В условиях напряжения вокруг Карабаха, когда многие в армянском обществе негативно воспринимают факт сотрудничества России и Азербайджана как таковой, не говоря уже о поставках Баку оружия, в обществе усиливается политическая активность и готовность к протесту. Масла в огонь подливают и обсуждение в СМИ различных слухов и вариантов мирного урегулирования, а также будущего статуса Карабаха.
Безусловно, те, кто хотел освободить армянского оппозиционера Ж.Сефиляна посредством захвата полицейской части в Ереване, рассчитывали, что образ борца за Карабах, «несгибаемого героя» на фоне возросшего протестного потенциала склонит часть общества в их сторону. На самом деле открыто их поддержала не такая большая часть граждан. По крайней мере, те преступные формы протеста, которые были выбраны захватчиками полицейской части, не вызывают широкой общественной поддержки. Нарушение монополии государства на насилие – это шаг к политической дестабилизации государства. Однако недовольство политикой властей и боязнь уступок по Карабаху, тем не менее, подпитывают протест. Трудно однозначно прогнозировать, как будет развиваться ситуация дальше.
Но можно точно сказать, что парламентские выборы 2017 г. будут сложными для Армении, и рост популярности таких фигур как Н.Пашинян явно не добавляет гирь на чашу российского влияния.
В этой связи надо согласиться с известным экспертом по Кавказу, доцентом РГГУ С.Маркедоновым, который в своих статьях проводит о мысль о важности работы не только с властью, с элитами, но и с контрэлитой, молодежью, которая родилась уже не в СССР. Есть ли сегодня потенциал и выработанная стратегия для проведения такой политики?
Интеграция в сложных условиях
Пока же размещение российской военной базы, помощь по линии военных кредитов и роль в поддержании статус-кво в Карабахе не может полностью обеспечить общественные симпатии России в Армении.
Несмотря на то, что значительная часть армянского общества остается пророссийски настроенной, критические настроения растут.

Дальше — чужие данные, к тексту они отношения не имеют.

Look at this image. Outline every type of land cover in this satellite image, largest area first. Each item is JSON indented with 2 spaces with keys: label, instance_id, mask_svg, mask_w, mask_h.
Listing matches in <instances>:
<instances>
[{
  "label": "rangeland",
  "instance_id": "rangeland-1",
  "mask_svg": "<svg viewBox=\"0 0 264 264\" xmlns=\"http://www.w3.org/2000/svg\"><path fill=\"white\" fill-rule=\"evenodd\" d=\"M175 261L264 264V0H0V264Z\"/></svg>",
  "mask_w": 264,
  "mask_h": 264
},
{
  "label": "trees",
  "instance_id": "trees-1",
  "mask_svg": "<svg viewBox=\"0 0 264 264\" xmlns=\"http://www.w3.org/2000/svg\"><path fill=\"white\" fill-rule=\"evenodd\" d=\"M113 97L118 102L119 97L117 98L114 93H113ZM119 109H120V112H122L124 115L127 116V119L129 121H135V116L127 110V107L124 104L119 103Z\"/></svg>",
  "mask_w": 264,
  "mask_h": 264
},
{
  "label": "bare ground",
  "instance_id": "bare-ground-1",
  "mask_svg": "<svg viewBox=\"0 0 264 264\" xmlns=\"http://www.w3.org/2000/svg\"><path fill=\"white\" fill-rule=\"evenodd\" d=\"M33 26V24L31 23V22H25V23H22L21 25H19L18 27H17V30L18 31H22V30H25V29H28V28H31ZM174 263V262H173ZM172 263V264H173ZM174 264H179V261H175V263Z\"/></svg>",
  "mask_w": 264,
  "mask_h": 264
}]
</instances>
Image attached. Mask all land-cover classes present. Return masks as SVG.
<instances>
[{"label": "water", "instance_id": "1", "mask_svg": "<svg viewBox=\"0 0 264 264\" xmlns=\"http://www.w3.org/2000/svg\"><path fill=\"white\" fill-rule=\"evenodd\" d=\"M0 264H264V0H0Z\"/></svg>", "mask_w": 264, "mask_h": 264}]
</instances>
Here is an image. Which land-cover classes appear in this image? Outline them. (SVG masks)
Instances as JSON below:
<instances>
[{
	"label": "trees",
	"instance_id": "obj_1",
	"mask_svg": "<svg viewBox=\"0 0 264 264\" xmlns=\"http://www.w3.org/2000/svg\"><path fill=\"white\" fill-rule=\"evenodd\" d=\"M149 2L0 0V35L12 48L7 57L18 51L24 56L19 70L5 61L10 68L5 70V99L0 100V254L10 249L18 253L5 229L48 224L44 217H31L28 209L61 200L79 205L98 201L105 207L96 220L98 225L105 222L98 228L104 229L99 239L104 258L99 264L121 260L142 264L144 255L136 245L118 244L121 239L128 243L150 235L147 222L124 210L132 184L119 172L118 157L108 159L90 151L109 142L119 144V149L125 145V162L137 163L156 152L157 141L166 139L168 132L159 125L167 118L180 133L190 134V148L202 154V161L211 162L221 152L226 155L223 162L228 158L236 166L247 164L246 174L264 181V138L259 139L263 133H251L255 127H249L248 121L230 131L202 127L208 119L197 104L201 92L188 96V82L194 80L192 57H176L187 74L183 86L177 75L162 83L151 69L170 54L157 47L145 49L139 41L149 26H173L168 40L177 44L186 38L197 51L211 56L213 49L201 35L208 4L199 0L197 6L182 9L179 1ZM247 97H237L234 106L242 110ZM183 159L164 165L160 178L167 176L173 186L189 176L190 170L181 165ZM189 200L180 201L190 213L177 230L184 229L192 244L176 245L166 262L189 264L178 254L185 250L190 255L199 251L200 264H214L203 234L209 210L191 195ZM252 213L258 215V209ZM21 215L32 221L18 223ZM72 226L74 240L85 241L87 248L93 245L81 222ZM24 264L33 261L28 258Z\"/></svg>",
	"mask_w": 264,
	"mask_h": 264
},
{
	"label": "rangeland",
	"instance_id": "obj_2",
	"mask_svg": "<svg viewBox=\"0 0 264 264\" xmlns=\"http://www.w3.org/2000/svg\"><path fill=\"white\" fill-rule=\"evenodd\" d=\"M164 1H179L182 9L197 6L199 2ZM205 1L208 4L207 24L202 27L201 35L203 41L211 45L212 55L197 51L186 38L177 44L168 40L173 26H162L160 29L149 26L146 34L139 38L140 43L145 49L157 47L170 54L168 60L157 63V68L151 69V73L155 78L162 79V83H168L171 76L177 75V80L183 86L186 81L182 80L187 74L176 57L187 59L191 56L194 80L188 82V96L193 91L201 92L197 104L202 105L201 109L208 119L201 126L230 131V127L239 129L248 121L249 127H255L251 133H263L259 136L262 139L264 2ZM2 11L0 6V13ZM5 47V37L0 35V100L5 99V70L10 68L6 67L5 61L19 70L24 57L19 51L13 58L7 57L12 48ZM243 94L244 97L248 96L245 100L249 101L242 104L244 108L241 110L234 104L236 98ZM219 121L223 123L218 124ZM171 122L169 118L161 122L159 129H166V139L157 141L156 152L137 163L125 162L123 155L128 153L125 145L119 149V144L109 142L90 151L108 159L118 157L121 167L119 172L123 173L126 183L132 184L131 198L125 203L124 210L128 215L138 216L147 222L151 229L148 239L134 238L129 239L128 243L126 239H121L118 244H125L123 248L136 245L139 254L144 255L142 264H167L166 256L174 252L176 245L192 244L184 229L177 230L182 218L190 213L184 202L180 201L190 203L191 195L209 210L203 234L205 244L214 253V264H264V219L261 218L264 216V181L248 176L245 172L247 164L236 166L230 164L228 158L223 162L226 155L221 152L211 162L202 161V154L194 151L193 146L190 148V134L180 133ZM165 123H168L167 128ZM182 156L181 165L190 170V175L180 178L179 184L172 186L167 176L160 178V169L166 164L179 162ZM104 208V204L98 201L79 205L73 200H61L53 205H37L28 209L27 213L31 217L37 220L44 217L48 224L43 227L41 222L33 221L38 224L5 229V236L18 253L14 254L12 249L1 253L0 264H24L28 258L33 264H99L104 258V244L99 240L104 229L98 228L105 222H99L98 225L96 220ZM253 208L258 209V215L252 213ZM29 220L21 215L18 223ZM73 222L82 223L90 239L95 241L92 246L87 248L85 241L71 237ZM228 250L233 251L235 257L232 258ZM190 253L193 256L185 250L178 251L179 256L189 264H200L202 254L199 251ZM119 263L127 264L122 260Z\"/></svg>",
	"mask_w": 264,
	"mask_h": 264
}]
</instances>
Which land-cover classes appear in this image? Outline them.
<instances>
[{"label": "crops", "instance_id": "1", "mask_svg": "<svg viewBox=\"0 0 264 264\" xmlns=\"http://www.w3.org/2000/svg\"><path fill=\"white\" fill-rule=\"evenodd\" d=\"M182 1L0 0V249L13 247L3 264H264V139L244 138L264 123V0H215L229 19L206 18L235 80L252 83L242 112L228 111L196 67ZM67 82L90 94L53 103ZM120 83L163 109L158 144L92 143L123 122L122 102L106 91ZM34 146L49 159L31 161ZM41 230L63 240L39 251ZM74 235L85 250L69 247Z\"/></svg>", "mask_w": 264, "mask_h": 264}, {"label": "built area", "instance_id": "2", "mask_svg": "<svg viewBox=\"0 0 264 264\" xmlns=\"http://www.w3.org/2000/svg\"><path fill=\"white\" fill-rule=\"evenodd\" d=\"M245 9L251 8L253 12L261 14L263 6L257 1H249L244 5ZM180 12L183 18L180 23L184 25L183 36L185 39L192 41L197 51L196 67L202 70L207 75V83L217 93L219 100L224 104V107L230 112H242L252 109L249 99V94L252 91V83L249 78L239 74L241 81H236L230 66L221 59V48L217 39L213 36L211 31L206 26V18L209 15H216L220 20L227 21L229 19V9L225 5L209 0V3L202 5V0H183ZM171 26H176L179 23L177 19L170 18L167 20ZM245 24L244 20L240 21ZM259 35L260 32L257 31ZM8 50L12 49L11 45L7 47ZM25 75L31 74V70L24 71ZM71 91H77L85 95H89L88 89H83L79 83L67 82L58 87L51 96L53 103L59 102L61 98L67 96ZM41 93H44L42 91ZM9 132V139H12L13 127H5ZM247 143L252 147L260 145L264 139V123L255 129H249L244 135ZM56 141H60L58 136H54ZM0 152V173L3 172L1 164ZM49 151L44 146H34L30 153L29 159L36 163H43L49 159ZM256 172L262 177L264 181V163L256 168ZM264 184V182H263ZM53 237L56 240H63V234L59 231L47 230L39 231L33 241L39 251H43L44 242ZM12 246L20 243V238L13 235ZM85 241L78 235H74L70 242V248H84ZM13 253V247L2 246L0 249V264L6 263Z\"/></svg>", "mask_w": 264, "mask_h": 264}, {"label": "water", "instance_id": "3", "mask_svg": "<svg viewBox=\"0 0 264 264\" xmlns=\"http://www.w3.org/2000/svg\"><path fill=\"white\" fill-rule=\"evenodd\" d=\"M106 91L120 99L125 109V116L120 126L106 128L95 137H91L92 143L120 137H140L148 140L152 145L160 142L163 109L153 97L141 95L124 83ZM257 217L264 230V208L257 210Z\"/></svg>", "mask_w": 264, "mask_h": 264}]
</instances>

Вызваны они не только чрезмерными надеждами на всестороннюю помощь России, как это может показаться на первый взгляд. Причина и в том, что Россия пока не всегда удачно работает с обществом, сосредотачиваясь преимущественно на властях и геополитике, и порой уступает в информационной политике.
Большой ошибкой было бы почивать на лаврах, уповая на то, что Армении сложно по причинам географии, геополитики и трудных отношений с сопредельными странами совершить внешнеполитический поворот.
Ситуация также несет в себе определенный риск и для Евразийского союза, что требует от модераторов интеграции, от экспертного сообщества удвоенных усилий в отношении Армении, тем более, что в евразийской интеграции для Армении есть и важный позитивный потенциал стратегической поддержки.
Однако интегрироваться Армении приходится в очень сложных условиях как нисходящего глобального экономического тренда, так и в сложной военно-политической ситуации. Все это приводит к тому, что люди, зная о вступлении ЕАЭС, порой не видят конкретных результатов лично для себя. Многие ассоциируют ЕАЭС, прежде всего, с двусторонними экономическими отношениями с Россией, исходя из того, что с остальными членами Союза товарооборот у Армении очень небольшой.
Казахстан перед вызовами
Последнее нападение на полицейских в Казахстане по форме совершенно иное, чем в Ереване. Речь идет о протесте одиночки против системы. Безусловно, совершены преступные действия, которые требуют справедливого жесткого наказания. Но сама форма этих действий и их направленность против силовиков свидетельствуют о раздражении и ненависти к системе власти.
При этом государство одним лишь репрессивным аппаратом проблему решить не может, ведь против одиночки действовать эффективно очень сложно. Тот же теракт в Ницце это наглядно продемонстрировал. А кто знает, сколько таких одиночек еще гуляет на просторах Казахстана.
События требуют изменений в системе выстраивания диалога обществом, качественного улучшения общественных институтов, развития правоохранительной системы в качественном, а не только в карательном смысле. Недавние трагические события в Актобе во многом уже поставили вопросы об эффективности этих процессов в Казахстане, выявили проблемы – и дорогой ценой.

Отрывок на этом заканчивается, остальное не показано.